O Estado brasileiro não assume os atentados terroristas que deixam 63 jovens negros mortos por dia. Por Mázio Ribeiro

Atualizado em 24 de julho de 2018 às 14:39
Por Latuff

Publicado no GGN

POR MÁZIO RIBEIRO, escritor

Um atentado terrorista, assim classificado pela Resolução 49/60 da Assembleia Geral da ONU, é aquele cujo fim pretendido ou calculado seja para provocar um estado de terror no público em geral, num grupo de pessoas ou em indivíduos para fins políticos, sendo tido como injustificável em qualquer circunstância, independentemente das considerações de ordem política, filosófica, ideológica, racial, étnica, religiosa ou de qualquer outra natureza que se tente justificá-lo.

A lei 13.260/2016 define, nacionalmente, terrorismo como sendo a prática por um ou mais indivíduos de ato, por razões de xenofobia, discriminação, preconceito de raça, cor, etnia e religião, cuja finalidade seja a de provocar terror social ou generalizado, expondo a perigo pessoa, patrimônio, a paz pública ou a incolumidade pública.

Claro estar, portanto, que, ante as duas definições, um Estado Nacional não pratica atentado terrorista. Isso parece ser bem lógico, já que tais conceitos partem do próprio Estado em direção aos grupos paralelos ou organizações políticas que se encontram fora do escopo do poder oficial.

Há, no entanto, uma conceituação aceita nesse sentido, quando um Estado não-democrático, com o fim de manter a sua hegemonia, patrocina ataques violentos àqueles que questionam e se insurgem contra o pensamento e o regime de governo vigente.

Independentemente dos meios utilizados e para quais objetivos, a morte de um ser humano deve ser questionada, tanto quando for causada por grupos armados que querem causar terror a fim de terem suas reivindicações atendidas, quanto quando for por um Estado oficial, seja democrático ou não, por ação ou por omissão.
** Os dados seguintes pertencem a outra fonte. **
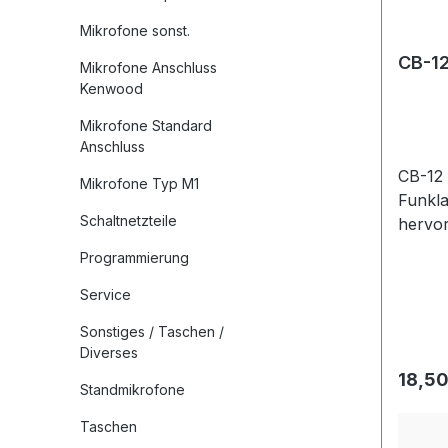
Mikrofone sonst.
CB-12
Mikrofone Anschluss
Kenwood
Mikrofone Standard
Anschluss
CB-12 
Mikrofone Typ M1
Funkla
Schaltnetzteile
hervor
chkei
Programmierung
Wirku
Service
Verwe
Membr
Sonstiges / Taschen /
Lautsp
Diverses
hoher
Regulä
18,50
Standmikrofone
einges
Ansch
Taschen
Stecke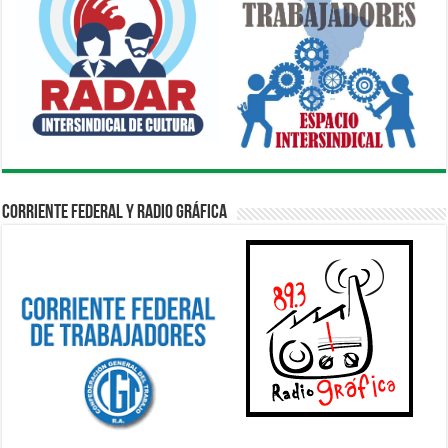
Corriente Federal y Radio Gráfica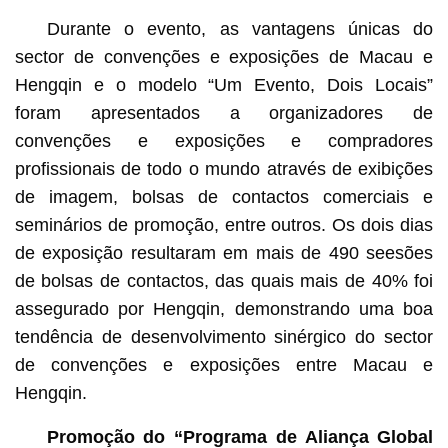
Durante o evento, as vantagens únicas do
sector de convenções e exposições de Macau e
Hengqin e o modelo “Um Evento, Dois Locais”
foram apresentados a organizadores de
convenções e exposições e compradores
profissionais de todo o mundo através de exibições
de imagem, bolsas de contactos comerciais e
seminários de promoção, entre outros. Os dois dias
de exposição resultaram em mais de 490 seesões
de bolsas de contactos, das quais mais de 40% foi
assegurado por Hengqin, demonstrando uma boa
tendência de desenvolvimento sinérgico do sector
de convenções e exposições entre Macau e
Hengqin.
Promoção do “Programa de Aliança Global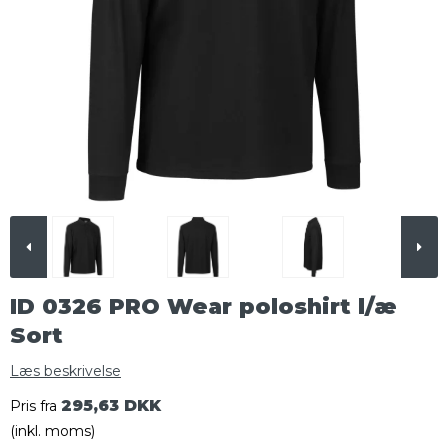
ID 0326 PRO Wear poloshirt l/æ
Sort
Læs beskrivelse
295,63 DKK
Pris fra
(inkl. moms)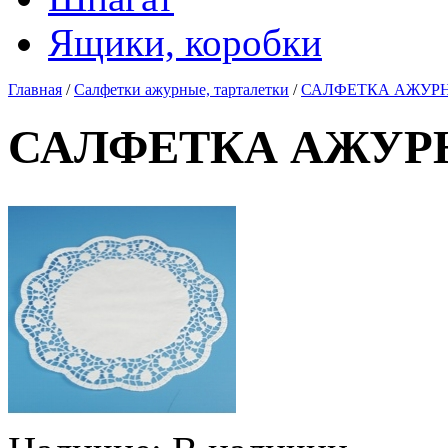
Ящики, коробки
Главная
/
Салфетки ажурные, тарталетки
/
САЛФЕТКА АЖУРНАЯ 
САЛФЕТКА АЖУРНАЯ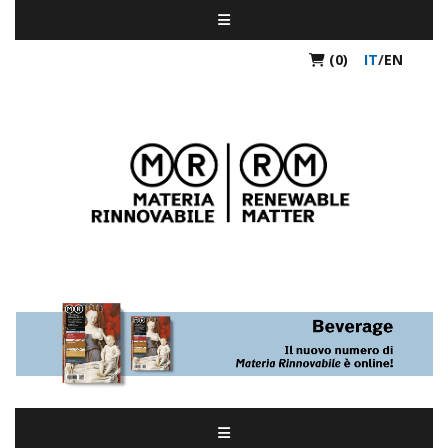
(0)
IT
/
EN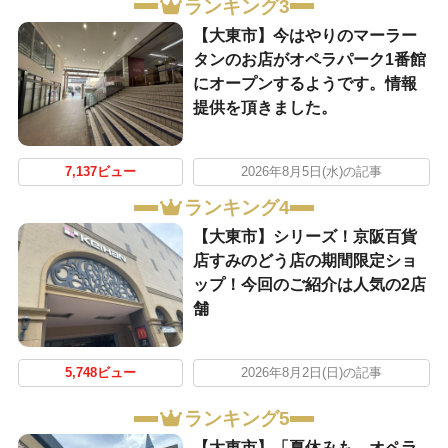
ランキング3
【大東市】今はやりのマーラー
タンのお店がオペラパーク1番館
にオープンするようです。情報
提供を頂きました。
7,137ビュー
2026年8月5日(水)の記事
ランキング4
【大東市】シリーズ！京阪百貨
店すみのどう店の期間限定ショ
ップ！今回のご紹介は人気の2店
舗
5,748ビュー
2026年8月2日(日)の記事
ランキング5
【大東市】「夏休みも、オペラ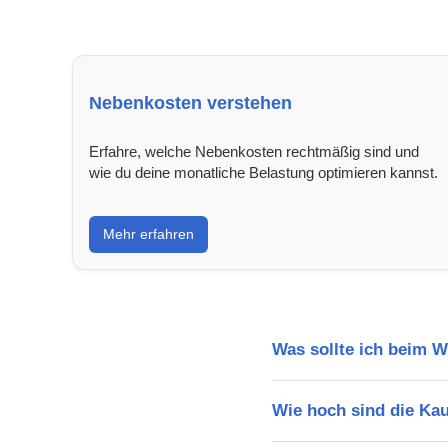
Nebenkosten verstehen
Erfahre, welche Nebenkosten rechtmäßig sind und
wie du deine monatliche Belastung optimieren kannst.
Mehr erfahren
Was sollte ich beim 
Wie hoch sind die Ka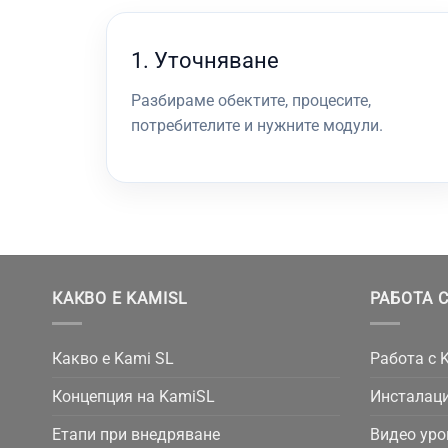
1. Уточняване
Разбираме обектите, процесите,
потребителите и нужните модули.
КАКВО Е KAMISL
РАБОТА С
Какво е Kami SL
Работа с 
Концепция на KamiSL
Инсталаци
Етапи при внедряване
Видео уро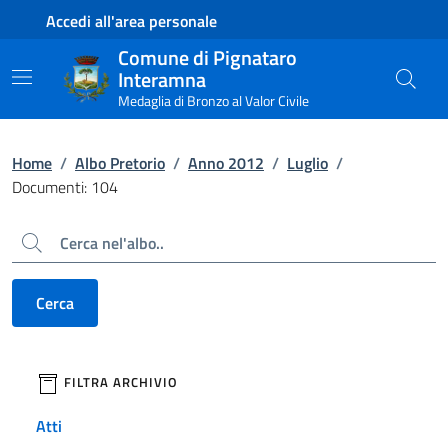
Contenuto principale
Piede di pagina
Accedi all'area personale
Comune di Pignataro
Interamna
Medaglia di Bronzo al Valor Civile
Home
/
Albo Pretorio
/
Anno 2012
/
Luglio
/
Documenti: 104
Cerca
Cerca
filtri da applicare
FILTRA ARCHIVIO
Atti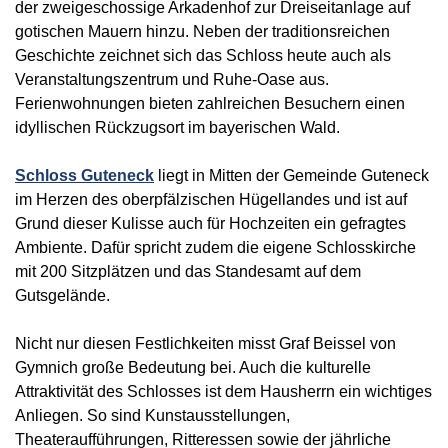
der zweigeschossige Arkadenhof zur Dreiseitanlage auf
gotischen Mauern hinzu. Neben der traditionsreichen
Geschichte zeichnet sich das Schloss heute auch als
Veranstaltungszentrum und Ruhe-Oase aus.
Ferienwohnungen bieten zahlreichen Besuchern einen
idyllischen Rückzugsort im bayerischen Wald.
Schloss Guteneck
liegt in Mitten der Gemeinde Guteneck
im Herzen des oberpfälzischen Hügellandes und ist auf
Grund dieser Kulisse auch für Hochzeiten ein gefragtes
Ambiente. Dafür spricht zudem die eigene Schlosskirche
mit 200 Sitzplätzen und das Standesamt auf dem
Gutsgelände.
Nicht nur diesen Festlichkeiten misst Graf Beissel von
Gymnich große Bedeutung bei. Auch die kulturelle
Attraktivität des Schlosses ist dem Hausherrn ein wichtiges
Anliegen. So sind Kunstausstellungen,
Theateraufführungen, Ritteressen sowie der jährliche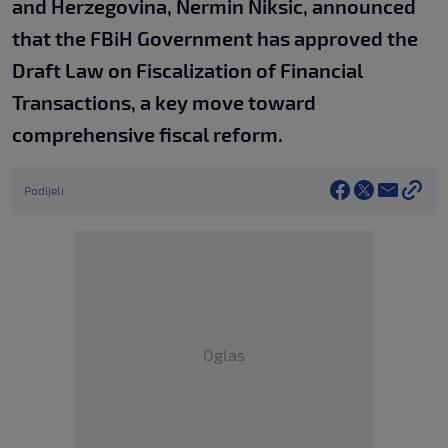
and Herzegovina, Nermin Niksic, announced
that the FBiH Government has approved the
Draft Law on Fiscalization of Financial
Transactions, a key move toward
comprehensive fiscal reform.
Podijeli
Oglas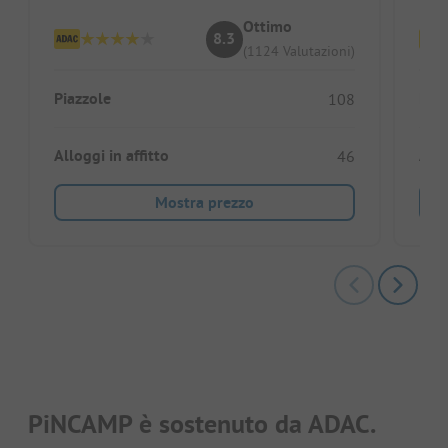
Ottimo
8.3
(1124 Valutazioni)
Piazzole
Piaz
108
Alloggi in affitto
Allo
46
Mostra prezzo
PiNCAMP è sostenuto da ADAC.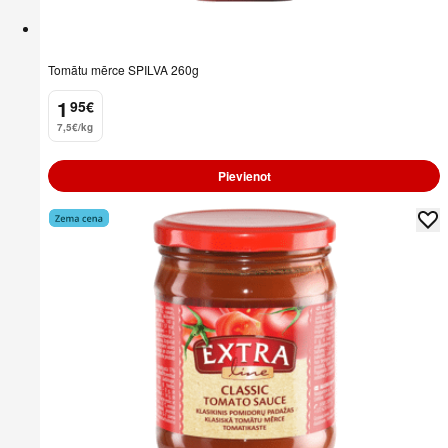
Tomātu mērce SPILVA 260g
1
95
€
.
7,5€/kg
Pievienot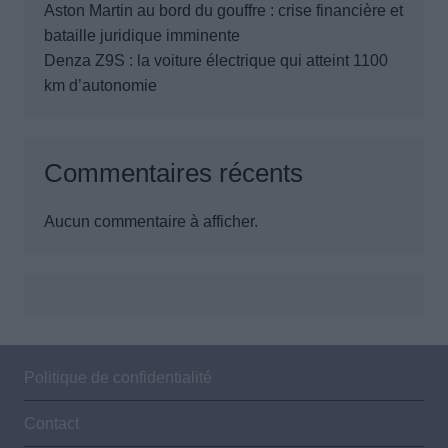
Aston Martin au bord du gouffre : crise financière et
bataille juridique imminente
Denza Z9S : la voiture électrique qui atteint 1100
km d’autonomie
Commentaires récents
Aucun commentaire à afficher.
Politique de confidentialité
Contact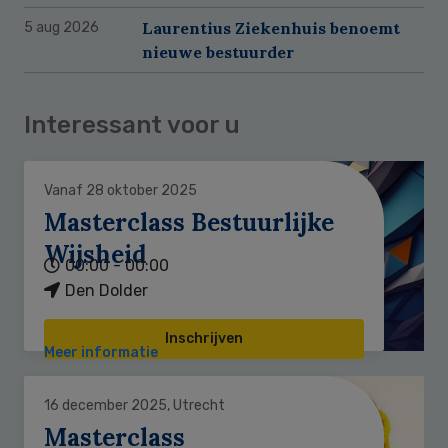
Laurentius Ziekenhuis benoemt
5 aug 2026
nieuwe bestuurder
Interessant voor u
Vanaf 28 oktober 2025
Masterclass Bestuurlijke
Wijsheid
00:00 - 00:00
Den Dolder
Inschrijven
Meer informatie
16 december 2025, Utrecht
Masterclass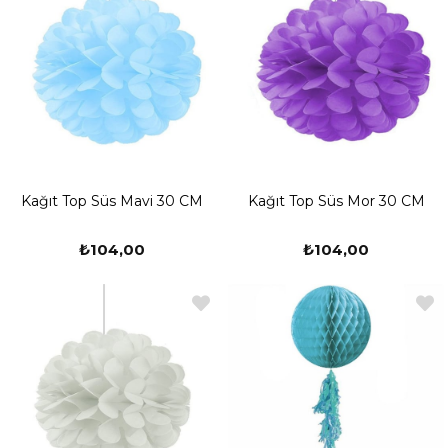
Kağıt Top Süs Mavi 30 CM
Kağıt Top Süs Mor 30 CM
₺104,00
₺104,00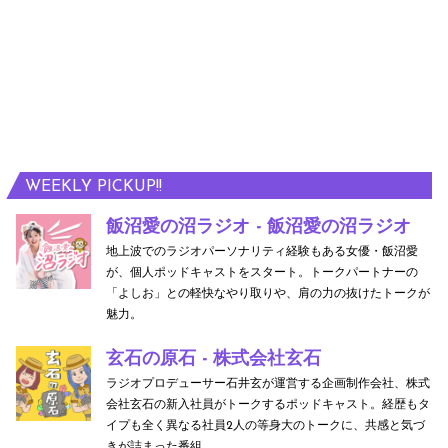
WEEKLY PICKUP!!
飯沼愛の沼ラジオ - 飯沼愛の沼ラジオ
地上波でのラジオパーソナリティ経験もある女優・飯沼愛
が、個人ポッドキャストをスタート。トークパートナーの
「よしお」との軽快なやり取りや、肩の力の抜けたトークが
魅力。
玄石の原石 - 株式会社玄石
ラジオプロデューサー石井玄が運営する企画制作会社、株式
会社玄石の新入社員がトークするポッドキャスト。経歴もタ
イプも全く異なる社員2人の等身大のトークに、共感と気づ
きが詰まった番組。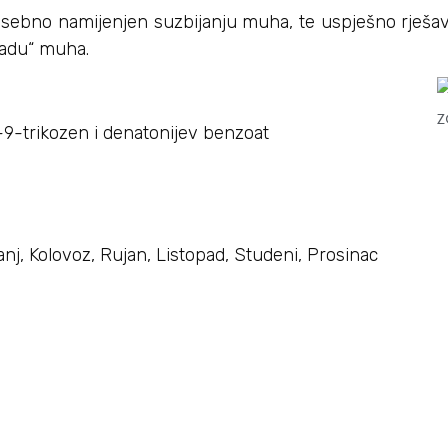
 posebno namijenjen suzbijanju muha, te uspješno rješ
apadu“ muha.
-9-trikozen i denatonijev benzoat
panj, Kolovoz, Rujan, Listopad, Studeni, Prosinac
Sendo assim, acredito haver necessidade de um ajuste de definição.

Nesse sentindo, guardadas as ponderações epistemológicas e hermenêuticas, os estados praticam, diariamente, atentados terroristas contra suas populações. E o Estado Brasileiro que, num passado recente, dizimou o seu povo indígena, restando apenas extratos esquecidos e histórias bem contadas, continua com o seu descalabro e atenta terroristamente por desleixo ou ação direta contra o trabalhador da cidade e do campo, contra as mulheres, LGBTs, contra os idosos, contra as crianças, e, desde sua fundação, continua com os  atentados terroristas contra a população negra, e que, de tão comuns, tornam-se invisíveis e massificados no imaginário coletivo como normais. Usa para isso caneta (ou deixa de usá-la) e todo o aparato estatal, devidamente legalizado.

Como já dito, a morte de qualquer ser humano merece questionamentos. Porém, para a população negra os questionamentos não aparecem. Mesmo havendo um ataque terrorista diário que mata 63 jovens negros no país, nenhum terror social é causado, nem tampouco nenhum grupo assume a autoria das agressões.

O Estado brasileiro precisa parar de se esconder nas conceituações e agir contra si próprio a fim de deter a sua investida insana e terrorista contra a nossa população jovem negra. Para isso, é imperativo e urgente que o Brasil assuma a autoria desses ataques e, mais que isso, corrija-se para que eles não voltem a ocorrer.